* **Record excerpts**:

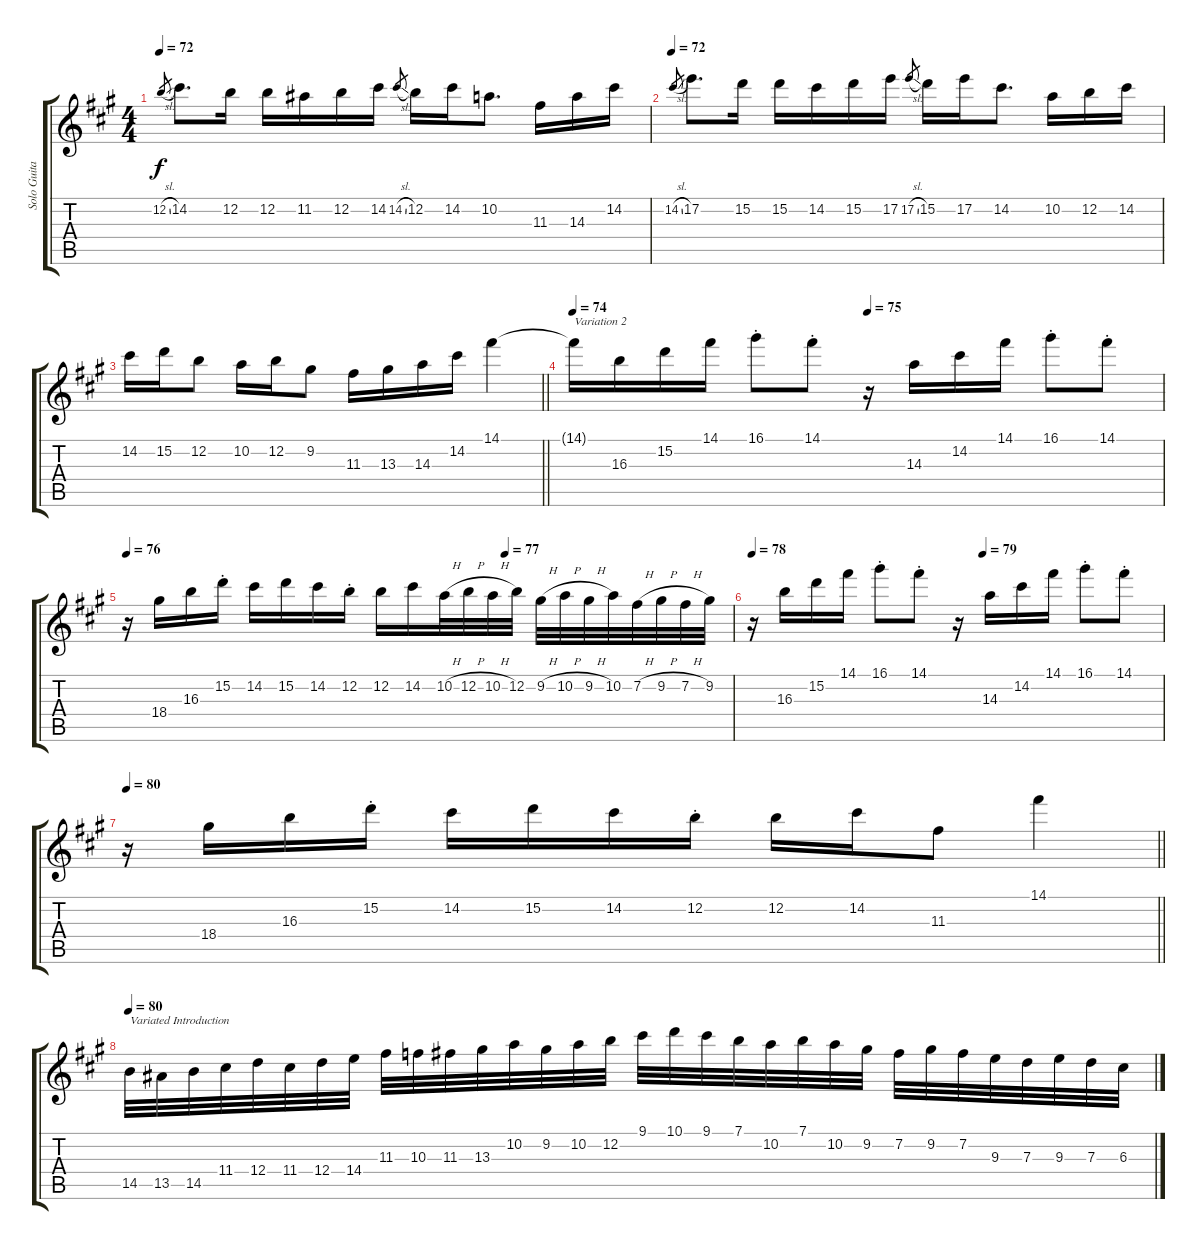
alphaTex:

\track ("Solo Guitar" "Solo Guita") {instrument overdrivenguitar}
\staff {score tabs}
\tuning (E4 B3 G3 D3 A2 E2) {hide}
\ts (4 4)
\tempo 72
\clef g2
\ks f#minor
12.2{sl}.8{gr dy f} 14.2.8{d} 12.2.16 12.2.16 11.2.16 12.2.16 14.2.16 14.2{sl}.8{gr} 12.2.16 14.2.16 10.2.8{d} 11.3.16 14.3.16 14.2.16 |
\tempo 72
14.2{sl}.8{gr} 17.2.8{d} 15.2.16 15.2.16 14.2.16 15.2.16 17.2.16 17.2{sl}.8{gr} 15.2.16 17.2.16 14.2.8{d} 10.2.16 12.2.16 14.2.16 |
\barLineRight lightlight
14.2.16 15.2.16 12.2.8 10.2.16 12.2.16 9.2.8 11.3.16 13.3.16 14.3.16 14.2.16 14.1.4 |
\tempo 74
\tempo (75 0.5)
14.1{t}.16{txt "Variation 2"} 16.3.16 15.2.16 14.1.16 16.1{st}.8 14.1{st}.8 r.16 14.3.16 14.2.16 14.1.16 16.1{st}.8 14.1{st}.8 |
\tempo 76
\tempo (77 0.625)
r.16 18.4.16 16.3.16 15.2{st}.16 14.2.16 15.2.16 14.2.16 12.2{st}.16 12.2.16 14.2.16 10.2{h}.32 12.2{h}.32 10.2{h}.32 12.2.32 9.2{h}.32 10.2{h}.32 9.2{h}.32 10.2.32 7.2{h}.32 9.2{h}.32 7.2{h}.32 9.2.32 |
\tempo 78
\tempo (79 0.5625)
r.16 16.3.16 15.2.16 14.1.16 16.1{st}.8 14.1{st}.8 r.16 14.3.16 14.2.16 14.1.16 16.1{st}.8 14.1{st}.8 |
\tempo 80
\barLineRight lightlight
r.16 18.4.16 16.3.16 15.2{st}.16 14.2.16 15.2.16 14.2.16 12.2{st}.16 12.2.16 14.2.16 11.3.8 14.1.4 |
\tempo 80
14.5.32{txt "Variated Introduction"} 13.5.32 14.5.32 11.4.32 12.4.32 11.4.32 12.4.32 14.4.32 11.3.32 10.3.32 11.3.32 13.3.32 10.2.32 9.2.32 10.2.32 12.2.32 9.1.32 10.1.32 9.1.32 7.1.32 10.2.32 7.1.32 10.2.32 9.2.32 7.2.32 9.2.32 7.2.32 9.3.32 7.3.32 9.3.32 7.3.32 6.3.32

* **What you are asked to do**: Extract each line of the material above that contains the string "tempo". Matching is case-sensitive.

* **Output for this task**:
\tempo 72
\tempo 72
\tempo 74
\tempo (75 0.5)
\tempo 76
\tempo (77 0.625)
\tempo 78
\tempo (79 0.5625)
\tempo 80
\tempo 80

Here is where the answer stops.